Prize recognizes contribution of up-and-coming climate change researcher
UM professor receives prize for climate change risk assessment and response

Katharine Mach, Ph.D. 

Photo: Jenny Abreau

Miami-- University of Miami (UM) Rosenstiel School of Marine and Atmospheric Science Associate Professor Katharine Mach, whose work informs effective and equitable adaptation to the risks posed by climate change, will receive the Piers Sellers Prize for her solution-focused climate research at a virtual event in June.  

The award is bestowed annually in the name of Piers Sellers, the former astronaut and climate scientist, by the Priestley International Centre for Climate at the University of Leeds. This year, nominations were focused on the contribution of an up-and-coming researcher or research group. 
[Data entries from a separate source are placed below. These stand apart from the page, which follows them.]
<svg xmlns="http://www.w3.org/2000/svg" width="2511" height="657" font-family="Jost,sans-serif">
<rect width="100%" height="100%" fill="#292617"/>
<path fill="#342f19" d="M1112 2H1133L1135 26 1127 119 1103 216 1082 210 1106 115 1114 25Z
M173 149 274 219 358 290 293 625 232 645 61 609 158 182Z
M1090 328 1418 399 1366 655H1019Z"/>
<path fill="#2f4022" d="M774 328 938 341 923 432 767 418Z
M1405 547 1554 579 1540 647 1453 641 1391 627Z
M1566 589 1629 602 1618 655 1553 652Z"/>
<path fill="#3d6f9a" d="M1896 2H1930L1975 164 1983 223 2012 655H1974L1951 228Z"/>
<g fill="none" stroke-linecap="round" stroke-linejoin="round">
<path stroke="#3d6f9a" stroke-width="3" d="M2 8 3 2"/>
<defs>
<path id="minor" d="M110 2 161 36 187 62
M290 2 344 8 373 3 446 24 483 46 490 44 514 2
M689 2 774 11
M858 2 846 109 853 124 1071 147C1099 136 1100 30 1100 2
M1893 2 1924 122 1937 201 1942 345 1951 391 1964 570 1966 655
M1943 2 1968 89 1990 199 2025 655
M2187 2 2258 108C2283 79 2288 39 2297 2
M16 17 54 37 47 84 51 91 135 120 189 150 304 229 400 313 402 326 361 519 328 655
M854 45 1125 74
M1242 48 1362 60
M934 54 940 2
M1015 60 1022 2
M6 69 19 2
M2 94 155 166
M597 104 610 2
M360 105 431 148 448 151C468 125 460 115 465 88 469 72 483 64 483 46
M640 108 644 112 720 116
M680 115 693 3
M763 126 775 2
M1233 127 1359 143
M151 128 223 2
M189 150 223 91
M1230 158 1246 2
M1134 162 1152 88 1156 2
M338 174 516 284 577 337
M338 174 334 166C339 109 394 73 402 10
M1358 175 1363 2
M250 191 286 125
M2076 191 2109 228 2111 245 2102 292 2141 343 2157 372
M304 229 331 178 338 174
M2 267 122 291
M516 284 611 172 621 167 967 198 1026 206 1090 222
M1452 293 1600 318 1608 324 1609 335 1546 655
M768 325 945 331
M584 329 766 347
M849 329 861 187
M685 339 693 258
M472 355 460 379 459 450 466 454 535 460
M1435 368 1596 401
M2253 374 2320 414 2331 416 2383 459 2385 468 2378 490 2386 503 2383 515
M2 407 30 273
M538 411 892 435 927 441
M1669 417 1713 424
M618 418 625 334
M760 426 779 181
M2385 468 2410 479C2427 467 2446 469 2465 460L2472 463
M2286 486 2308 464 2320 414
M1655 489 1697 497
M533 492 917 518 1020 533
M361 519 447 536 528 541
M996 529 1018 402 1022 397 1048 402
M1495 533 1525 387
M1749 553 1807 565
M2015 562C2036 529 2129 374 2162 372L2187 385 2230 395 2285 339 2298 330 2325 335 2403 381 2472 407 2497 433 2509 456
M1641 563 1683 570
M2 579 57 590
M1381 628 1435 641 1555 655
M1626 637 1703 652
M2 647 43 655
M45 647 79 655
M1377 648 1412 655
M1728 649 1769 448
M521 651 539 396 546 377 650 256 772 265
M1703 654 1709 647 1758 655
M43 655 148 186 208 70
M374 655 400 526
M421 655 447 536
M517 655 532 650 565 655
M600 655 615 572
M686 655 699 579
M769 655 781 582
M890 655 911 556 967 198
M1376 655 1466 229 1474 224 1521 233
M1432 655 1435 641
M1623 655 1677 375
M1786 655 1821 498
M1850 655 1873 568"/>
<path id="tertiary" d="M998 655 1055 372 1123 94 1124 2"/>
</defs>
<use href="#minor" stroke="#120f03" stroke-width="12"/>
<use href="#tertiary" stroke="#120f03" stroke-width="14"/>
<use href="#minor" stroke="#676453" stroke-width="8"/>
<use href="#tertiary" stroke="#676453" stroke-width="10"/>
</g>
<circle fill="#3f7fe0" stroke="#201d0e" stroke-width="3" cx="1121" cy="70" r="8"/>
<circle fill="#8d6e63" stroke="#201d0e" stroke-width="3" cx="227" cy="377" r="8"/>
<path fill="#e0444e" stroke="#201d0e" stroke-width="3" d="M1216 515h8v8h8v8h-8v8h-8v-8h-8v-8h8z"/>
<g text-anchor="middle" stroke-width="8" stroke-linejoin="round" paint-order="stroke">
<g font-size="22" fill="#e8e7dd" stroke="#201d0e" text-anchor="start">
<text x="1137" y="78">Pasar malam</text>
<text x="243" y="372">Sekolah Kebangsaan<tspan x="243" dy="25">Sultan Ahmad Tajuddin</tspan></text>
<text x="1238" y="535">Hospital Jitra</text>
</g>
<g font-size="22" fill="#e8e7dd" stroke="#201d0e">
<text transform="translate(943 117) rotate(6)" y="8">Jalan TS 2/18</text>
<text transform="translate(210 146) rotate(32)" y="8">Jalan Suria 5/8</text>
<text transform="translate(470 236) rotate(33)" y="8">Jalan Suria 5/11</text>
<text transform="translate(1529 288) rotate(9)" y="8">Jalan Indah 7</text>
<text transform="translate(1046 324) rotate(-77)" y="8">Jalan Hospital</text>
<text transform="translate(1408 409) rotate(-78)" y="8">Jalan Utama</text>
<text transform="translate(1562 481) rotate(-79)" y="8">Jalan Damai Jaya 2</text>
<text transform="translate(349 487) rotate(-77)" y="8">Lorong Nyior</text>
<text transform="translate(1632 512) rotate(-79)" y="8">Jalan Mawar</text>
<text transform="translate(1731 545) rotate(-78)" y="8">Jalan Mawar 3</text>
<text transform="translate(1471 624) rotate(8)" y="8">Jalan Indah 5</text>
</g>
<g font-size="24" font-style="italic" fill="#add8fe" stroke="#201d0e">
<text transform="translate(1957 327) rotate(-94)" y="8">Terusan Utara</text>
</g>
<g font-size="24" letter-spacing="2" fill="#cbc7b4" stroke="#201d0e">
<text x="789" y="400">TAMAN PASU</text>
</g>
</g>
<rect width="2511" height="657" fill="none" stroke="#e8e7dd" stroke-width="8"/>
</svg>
The prize recognizes Mach as a rising star of the interdisciplinary climate research field and her unwavering commitment to climate solutions via her many publications over the past five years, and significant involvement with Working Group II of the Intergovernmental Panel on Climate Change (IPCC), as co-director of scientific activities and as a lead author. This work on impacts, adaptation, and vulnerability so far has culminated in the IPCC’s Fifth Assessment Report and its Special Report on Managing the Risks of Extreme Events and Disasters to Advance Climate Change Adaptation. The associated global scientific collaborations have supported diverse climate policies and actions, including the Paris Agreement. 
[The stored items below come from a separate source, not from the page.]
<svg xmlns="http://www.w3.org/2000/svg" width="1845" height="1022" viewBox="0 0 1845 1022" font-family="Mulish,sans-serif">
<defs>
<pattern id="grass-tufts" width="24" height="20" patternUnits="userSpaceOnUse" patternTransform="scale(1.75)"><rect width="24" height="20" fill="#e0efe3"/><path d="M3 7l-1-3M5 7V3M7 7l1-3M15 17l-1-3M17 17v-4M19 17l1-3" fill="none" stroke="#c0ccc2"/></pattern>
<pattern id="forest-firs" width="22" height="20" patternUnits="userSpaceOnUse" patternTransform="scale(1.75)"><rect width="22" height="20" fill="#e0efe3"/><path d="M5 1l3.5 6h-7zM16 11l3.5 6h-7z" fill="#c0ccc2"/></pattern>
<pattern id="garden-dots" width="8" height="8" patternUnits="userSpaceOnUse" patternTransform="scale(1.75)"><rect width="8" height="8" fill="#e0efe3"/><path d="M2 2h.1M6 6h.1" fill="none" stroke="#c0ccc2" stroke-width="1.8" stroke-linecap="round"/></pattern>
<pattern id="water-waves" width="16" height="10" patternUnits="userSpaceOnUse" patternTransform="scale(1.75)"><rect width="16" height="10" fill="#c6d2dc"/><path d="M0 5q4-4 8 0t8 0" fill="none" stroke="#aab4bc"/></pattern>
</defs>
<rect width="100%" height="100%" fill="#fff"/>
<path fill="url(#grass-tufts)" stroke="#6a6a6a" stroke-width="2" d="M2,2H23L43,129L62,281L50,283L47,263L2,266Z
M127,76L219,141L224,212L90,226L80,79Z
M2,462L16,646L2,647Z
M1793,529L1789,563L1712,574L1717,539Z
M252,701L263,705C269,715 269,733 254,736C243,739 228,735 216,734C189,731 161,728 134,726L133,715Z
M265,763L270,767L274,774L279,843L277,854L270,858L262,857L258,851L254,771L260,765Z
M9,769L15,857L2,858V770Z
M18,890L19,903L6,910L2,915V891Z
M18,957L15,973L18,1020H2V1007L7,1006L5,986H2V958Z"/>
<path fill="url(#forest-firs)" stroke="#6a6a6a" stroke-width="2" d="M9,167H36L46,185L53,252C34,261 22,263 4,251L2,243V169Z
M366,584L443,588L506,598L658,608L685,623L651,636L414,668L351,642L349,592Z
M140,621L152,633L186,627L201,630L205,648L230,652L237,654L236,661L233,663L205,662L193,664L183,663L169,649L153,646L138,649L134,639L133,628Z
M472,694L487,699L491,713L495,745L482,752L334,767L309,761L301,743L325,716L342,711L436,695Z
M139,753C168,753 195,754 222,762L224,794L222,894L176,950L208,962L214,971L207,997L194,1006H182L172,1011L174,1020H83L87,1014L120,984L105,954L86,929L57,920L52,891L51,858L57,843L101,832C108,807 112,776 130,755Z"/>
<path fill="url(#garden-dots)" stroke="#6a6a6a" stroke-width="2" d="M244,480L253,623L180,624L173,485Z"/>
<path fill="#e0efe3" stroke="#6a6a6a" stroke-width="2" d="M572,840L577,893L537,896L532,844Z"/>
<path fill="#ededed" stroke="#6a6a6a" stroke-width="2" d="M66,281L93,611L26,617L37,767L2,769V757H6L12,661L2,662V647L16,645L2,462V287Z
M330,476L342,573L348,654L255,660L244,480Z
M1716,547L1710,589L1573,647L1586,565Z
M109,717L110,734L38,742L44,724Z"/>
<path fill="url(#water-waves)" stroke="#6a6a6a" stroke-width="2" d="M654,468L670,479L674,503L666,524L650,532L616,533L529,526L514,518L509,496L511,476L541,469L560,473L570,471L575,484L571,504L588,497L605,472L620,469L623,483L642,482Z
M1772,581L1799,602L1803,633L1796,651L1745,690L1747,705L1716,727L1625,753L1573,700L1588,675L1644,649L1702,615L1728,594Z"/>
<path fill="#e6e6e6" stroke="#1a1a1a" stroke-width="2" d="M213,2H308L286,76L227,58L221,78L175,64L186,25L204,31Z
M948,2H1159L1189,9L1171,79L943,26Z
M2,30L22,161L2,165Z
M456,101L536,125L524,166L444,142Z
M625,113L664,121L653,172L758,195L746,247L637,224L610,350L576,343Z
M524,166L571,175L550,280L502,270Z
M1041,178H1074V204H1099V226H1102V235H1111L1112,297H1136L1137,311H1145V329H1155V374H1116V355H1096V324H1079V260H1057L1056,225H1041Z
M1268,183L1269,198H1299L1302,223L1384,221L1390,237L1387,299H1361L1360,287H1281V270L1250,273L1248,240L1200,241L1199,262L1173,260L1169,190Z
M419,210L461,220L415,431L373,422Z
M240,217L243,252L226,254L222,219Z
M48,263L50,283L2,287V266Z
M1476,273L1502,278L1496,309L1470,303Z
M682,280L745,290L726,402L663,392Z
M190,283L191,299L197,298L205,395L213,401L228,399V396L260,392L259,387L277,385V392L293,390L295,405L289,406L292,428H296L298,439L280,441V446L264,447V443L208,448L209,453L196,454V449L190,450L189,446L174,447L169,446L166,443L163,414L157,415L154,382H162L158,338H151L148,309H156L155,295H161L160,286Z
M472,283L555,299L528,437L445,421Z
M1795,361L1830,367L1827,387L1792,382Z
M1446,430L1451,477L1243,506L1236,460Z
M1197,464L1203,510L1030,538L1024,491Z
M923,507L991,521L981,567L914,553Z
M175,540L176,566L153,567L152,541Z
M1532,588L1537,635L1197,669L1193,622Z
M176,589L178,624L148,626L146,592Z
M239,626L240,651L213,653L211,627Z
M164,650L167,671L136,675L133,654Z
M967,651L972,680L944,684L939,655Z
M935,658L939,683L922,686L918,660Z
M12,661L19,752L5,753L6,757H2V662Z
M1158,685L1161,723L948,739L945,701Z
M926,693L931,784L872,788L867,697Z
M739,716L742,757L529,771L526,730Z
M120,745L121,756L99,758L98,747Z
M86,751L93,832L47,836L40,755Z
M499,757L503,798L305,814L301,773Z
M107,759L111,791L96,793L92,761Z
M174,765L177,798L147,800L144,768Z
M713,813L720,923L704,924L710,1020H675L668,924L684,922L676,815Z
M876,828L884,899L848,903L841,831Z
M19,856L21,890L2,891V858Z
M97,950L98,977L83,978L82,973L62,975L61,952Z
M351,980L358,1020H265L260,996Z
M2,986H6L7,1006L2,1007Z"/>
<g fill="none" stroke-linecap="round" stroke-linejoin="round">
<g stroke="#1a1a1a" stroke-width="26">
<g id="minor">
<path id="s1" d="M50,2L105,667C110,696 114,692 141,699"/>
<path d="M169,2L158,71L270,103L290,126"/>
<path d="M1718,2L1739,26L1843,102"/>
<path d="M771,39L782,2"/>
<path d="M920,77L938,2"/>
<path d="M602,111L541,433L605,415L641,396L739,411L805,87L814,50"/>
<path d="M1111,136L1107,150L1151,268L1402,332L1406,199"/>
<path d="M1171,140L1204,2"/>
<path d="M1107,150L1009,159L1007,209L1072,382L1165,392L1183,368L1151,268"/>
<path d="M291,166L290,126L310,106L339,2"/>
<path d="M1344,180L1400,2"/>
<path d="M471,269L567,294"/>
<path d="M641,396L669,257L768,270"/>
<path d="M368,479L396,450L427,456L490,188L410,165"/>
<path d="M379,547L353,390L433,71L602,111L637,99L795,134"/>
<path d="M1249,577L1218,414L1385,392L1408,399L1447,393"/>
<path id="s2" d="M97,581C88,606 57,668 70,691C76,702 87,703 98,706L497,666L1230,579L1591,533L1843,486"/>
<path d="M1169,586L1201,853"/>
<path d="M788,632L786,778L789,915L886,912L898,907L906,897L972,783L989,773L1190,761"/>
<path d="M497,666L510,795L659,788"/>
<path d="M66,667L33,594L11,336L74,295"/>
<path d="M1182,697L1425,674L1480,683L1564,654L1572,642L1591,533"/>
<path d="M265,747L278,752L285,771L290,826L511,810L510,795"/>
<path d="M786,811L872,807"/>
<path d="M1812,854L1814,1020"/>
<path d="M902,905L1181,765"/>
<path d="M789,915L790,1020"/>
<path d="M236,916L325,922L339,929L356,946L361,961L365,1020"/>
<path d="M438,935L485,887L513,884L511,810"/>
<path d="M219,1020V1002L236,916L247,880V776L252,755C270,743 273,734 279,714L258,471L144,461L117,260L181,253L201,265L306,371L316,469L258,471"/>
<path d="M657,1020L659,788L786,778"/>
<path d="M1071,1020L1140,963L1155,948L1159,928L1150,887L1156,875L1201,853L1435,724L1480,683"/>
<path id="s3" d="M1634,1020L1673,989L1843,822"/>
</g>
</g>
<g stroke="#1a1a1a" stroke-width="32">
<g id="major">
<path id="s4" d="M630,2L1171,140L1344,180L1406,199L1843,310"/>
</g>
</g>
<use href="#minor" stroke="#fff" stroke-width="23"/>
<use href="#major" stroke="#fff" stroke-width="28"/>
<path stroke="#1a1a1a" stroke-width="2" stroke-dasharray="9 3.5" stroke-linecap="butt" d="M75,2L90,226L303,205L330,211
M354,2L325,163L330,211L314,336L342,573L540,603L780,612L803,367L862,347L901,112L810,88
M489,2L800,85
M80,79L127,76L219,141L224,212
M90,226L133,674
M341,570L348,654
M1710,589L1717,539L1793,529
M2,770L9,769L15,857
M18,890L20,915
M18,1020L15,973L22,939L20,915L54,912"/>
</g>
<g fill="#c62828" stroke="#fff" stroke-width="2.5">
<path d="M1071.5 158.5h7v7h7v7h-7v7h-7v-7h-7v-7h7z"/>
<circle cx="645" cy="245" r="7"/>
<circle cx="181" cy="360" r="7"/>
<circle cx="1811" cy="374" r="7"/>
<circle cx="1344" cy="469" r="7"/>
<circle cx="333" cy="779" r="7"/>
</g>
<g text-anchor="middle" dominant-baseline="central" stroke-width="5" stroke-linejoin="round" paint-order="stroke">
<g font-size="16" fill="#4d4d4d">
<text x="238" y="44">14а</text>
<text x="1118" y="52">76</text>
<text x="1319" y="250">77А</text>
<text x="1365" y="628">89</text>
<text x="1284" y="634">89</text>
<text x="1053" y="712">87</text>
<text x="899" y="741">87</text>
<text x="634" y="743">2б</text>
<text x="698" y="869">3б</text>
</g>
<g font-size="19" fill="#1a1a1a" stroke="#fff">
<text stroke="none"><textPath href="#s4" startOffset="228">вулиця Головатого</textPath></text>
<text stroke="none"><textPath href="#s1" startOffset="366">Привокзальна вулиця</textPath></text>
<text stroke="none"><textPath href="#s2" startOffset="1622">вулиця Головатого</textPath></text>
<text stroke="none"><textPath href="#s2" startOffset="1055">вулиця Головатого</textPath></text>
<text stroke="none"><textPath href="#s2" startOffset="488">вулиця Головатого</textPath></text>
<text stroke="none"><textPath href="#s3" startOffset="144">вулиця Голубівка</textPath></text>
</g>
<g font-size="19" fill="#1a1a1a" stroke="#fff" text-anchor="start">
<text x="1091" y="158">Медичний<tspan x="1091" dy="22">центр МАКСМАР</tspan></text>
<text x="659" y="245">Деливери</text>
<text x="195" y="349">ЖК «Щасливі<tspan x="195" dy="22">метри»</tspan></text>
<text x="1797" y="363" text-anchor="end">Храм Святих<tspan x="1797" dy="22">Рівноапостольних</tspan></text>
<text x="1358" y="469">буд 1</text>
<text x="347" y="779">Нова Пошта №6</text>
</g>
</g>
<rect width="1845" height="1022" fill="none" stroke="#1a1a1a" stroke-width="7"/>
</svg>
Her work focuses on developing new ways to bring researchers and stakeholders together to understand complex climate risks for human security. She also explores how to address challenges central to responseswhether equity and justice or the need for attention to long-term consequences of present-day choices. Her research assesses climate-change risks and response options to address increased flooding, extreme heat, wildfire and other hazards. 

The award presentation will feature a keynote lecture from Mach on integrative assessment of climate risks and adaptations in support of decision-making and policy. She will discuss recent work on climate and security and on managed retreat, a particularly complicated form of adaptation.

Mach joined the UM Rosenstiel School in August 2019. She is also a faculty scholar at the UM Abess Center for Ecosystem Science and Policy. 

Mach is a lead author for the IPCC Sixth Assessment Report and the U.S. Fourth National Climate Assessment. She serves as an associate deputy editor for Climatic Change and an advisory board member for the Aspen Global Change Institute and Carbon180. Mach received her PhD from Stanford University and AB summa cum laude from Harvard College.